Exercise task a ▸
Copy the part of the article on the YouGov poll of admired women from "The former first" up to and including "they most admire.".

─── Provided passage

The former first lady has overtaken the number one spot in a poll of the world's most admired women. Conducted by online research firm YouGov, the study uses international polling tools to survey people in countries around the world about who they most admire.

In the men's category, Bill Gates took the top spot, followed by Barack Obama and Jackie Chan.

In the women's category, Michelle Obama came first, followed by Oprah Winfrey and Angelina Jolie. Obama pushed Jolie out of the number one spot she claimed last year.

Unsurprising, really, because what's not to love about Michelle Obama? She is smart, kind, funny, accomplished, a great dancer, a devoted wife and mother, and an all-around, genuinely good person.

She has remained dignified and strong in the face of rabid masses of so-called Americans who spent eight years and beyond insisting that she's a man disguised as a woman. She's endured non-stop racist memes and terrifying threats to her family. She has received far more than her fair share of cruelty, and always takes the high road. She's the one who coined, "When they go low, we go high," after all.

She came from humble beginnings and remains down to earth despite becoming a familiar face around the world. She's not much older than me, but I still want to be like Michelle Obama when I grow up.

Her memoir, Becoming, may end up being the best-selling memoir of all time, having already sold 10 million copies—a clear sign that people can't get enough Michelle, because there's no such thing as too much Michelle.

──────
─── Material provided

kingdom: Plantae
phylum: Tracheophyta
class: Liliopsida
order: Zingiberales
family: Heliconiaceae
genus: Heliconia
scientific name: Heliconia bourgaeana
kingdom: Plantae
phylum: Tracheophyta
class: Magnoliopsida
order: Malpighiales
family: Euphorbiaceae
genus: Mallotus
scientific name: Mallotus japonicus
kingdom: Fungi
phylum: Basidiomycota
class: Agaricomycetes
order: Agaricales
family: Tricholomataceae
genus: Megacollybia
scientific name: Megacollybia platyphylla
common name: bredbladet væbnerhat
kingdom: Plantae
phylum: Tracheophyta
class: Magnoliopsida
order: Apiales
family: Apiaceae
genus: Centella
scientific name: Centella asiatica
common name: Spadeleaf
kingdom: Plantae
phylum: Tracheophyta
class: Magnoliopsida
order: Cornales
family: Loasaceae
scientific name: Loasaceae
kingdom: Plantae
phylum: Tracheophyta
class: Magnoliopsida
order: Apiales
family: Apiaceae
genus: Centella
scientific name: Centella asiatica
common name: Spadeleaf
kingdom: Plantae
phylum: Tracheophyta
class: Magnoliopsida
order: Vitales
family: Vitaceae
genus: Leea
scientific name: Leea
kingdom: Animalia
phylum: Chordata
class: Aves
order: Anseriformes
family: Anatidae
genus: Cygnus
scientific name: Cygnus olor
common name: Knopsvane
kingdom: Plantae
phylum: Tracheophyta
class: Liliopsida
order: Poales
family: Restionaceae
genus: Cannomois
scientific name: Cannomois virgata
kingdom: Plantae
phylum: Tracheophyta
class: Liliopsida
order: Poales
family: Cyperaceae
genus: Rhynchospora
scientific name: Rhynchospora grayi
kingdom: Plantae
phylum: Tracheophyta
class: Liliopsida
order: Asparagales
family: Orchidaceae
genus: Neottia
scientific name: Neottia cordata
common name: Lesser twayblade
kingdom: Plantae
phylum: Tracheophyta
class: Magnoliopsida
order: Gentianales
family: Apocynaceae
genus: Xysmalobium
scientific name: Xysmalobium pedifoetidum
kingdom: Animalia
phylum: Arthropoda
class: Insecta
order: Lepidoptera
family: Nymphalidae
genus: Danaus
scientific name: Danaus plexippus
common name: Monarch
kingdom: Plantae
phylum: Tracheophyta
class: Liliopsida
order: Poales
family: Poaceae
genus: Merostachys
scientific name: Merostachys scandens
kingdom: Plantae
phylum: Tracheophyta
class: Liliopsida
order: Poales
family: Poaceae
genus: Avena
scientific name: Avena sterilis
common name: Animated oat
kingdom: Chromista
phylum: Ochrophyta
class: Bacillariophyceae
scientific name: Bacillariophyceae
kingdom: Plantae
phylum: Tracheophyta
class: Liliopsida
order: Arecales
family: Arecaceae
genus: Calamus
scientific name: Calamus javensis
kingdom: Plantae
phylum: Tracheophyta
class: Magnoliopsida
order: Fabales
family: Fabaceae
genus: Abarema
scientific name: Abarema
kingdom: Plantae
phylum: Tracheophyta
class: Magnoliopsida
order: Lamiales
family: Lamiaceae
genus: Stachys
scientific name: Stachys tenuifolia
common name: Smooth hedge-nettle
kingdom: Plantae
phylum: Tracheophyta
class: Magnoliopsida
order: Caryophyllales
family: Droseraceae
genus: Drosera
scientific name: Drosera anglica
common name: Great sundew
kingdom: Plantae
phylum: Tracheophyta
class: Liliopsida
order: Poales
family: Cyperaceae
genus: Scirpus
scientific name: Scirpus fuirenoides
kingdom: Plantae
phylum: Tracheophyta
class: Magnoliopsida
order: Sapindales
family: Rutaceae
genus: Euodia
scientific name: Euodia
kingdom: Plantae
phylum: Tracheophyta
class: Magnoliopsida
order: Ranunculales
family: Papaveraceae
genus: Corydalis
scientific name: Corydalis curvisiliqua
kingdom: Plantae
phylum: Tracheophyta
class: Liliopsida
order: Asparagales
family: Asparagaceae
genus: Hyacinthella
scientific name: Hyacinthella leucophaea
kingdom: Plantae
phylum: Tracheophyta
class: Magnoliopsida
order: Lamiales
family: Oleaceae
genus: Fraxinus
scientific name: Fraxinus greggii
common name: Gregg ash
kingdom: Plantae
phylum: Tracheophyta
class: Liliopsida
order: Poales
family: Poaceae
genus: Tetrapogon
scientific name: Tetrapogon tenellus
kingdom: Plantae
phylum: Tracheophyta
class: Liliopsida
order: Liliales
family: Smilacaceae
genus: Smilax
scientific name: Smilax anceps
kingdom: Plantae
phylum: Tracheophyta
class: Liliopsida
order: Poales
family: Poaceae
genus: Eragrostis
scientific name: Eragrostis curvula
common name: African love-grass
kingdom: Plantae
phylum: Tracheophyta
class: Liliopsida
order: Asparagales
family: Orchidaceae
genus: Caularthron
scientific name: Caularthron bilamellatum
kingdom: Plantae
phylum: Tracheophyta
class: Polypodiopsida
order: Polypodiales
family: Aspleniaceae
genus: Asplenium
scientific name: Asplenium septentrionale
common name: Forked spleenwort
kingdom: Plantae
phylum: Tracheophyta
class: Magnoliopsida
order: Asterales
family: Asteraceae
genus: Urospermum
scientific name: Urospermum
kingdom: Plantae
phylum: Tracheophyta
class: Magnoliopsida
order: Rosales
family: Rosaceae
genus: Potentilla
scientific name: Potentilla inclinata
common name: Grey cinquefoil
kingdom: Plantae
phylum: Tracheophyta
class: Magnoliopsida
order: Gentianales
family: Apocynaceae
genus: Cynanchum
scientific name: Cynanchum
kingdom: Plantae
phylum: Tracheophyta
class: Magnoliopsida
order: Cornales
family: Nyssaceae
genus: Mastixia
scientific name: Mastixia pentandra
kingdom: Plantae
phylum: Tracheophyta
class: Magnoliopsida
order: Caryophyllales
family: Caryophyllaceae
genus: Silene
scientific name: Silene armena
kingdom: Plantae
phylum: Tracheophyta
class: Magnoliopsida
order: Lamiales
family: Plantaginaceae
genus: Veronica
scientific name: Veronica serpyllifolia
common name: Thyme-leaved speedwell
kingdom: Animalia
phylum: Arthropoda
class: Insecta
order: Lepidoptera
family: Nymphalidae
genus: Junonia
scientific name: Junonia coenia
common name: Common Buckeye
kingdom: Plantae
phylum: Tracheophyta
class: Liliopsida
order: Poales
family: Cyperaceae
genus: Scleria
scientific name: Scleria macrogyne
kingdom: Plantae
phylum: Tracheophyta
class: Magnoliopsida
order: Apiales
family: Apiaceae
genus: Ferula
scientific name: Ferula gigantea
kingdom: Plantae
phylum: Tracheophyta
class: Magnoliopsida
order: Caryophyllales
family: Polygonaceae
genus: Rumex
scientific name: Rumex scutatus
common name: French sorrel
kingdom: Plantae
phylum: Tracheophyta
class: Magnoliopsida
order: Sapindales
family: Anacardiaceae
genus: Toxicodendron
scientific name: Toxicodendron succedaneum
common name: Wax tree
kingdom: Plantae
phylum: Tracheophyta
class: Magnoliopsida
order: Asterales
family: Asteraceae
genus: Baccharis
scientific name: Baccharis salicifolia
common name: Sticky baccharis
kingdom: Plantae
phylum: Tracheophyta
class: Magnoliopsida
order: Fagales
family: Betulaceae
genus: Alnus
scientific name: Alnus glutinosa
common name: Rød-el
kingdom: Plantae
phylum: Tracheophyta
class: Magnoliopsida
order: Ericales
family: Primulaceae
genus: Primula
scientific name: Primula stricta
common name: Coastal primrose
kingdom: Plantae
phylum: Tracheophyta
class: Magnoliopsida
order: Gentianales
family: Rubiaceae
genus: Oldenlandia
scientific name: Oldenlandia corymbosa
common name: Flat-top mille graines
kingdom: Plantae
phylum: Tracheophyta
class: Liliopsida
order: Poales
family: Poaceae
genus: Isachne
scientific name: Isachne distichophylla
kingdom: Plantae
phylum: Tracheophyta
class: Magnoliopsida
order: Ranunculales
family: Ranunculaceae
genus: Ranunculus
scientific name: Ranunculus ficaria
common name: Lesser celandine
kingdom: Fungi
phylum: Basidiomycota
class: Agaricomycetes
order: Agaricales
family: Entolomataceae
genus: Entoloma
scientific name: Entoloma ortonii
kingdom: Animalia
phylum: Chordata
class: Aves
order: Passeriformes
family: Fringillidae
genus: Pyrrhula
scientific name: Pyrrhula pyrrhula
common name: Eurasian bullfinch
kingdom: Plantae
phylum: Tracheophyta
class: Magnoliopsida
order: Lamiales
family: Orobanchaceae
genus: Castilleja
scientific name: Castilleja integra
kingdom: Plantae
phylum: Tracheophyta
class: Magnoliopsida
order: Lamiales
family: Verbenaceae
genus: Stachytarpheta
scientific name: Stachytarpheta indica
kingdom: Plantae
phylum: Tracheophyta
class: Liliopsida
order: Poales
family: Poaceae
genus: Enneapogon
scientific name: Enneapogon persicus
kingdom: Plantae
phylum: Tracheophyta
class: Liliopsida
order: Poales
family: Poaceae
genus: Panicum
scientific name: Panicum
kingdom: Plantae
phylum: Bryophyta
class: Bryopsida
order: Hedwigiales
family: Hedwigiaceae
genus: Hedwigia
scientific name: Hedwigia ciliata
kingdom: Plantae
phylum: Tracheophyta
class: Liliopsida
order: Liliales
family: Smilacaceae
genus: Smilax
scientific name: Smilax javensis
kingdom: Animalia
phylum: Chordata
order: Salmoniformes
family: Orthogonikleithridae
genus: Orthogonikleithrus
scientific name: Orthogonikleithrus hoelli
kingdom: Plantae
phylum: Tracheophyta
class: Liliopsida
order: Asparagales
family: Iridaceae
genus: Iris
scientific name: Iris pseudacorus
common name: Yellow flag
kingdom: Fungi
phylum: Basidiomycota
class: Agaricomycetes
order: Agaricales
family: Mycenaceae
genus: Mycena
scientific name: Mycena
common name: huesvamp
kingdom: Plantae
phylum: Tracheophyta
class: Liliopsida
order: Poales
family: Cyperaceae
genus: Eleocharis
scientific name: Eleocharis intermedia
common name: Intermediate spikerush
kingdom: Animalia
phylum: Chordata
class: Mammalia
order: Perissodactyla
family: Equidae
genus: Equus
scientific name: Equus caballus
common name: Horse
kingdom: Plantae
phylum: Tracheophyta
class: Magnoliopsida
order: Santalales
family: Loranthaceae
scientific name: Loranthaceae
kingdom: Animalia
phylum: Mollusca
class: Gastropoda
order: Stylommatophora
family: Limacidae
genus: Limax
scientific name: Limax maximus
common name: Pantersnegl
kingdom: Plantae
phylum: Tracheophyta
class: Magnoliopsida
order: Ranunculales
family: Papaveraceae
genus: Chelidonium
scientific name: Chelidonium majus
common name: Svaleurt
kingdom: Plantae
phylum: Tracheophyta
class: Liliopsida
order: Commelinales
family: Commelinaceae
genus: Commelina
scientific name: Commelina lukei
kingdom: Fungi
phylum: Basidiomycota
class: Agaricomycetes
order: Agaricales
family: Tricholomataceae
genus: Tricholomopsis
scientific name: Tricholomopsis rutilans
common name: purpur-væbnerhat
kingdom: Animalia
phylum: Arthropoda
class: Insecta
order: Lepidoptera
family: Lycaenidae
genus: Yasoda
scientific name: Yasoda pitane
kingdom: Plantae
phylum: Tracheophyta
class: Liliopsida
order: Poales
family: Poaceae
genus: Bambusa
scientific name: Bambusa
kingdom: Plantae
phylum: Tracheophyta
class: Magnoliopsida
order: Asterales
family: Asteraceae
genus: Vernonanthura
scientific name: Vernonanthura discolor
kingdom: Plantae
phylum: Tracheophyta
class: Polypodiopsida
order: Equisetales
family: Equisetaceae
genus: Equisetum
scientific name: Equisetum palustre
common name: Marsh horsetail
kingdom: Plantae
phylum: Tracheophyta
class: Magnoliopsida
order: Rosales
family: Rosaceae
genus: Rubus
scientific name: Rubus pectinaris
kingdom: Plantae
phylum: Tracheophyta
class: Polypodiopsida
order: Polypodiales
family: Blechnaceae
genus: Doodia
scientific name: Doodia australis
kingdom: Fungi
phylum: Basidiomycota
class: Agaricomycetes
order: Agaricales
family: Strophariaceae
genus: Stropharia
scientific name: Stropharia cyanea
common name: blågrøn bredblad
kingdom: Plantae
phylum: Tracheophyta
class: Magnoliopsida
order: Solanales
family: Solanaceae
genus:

──────

Exercise task b ▸
Write the records from the line with "scientific name: Drosera anglica" up to and including the line with "family: Rutaceae" as a two-column CSV with the headers field and value, one row per line. Put each entry in its own quoted field, with any line breaks turned into spaces.

Full response a ▸
The former first lady has overtaken the number one spot in a poll of the world's most admired women. Conducted by online research firm YouGov, the study uses international polling tools to survey people in countries around the world about who they most admire.

Full response b ▸
field,value
"scientific name:","Drosera anglica"
"common name:","Great sundew"
"kingdom:","Plantae"
"phylum:","Tracheophyta"
"class:","Liliopsida"
"order:","Poales"
"family:","Cyperaceae"
"genus:","Scirpus"
"scientific name:","Scirpus fuirenoides"
"kingdom:","Plantae"
"phylum:","Tracheophyta"
"class:","Magnoliopsida"
"order:","Sapindales"
"family:","Rutaceae"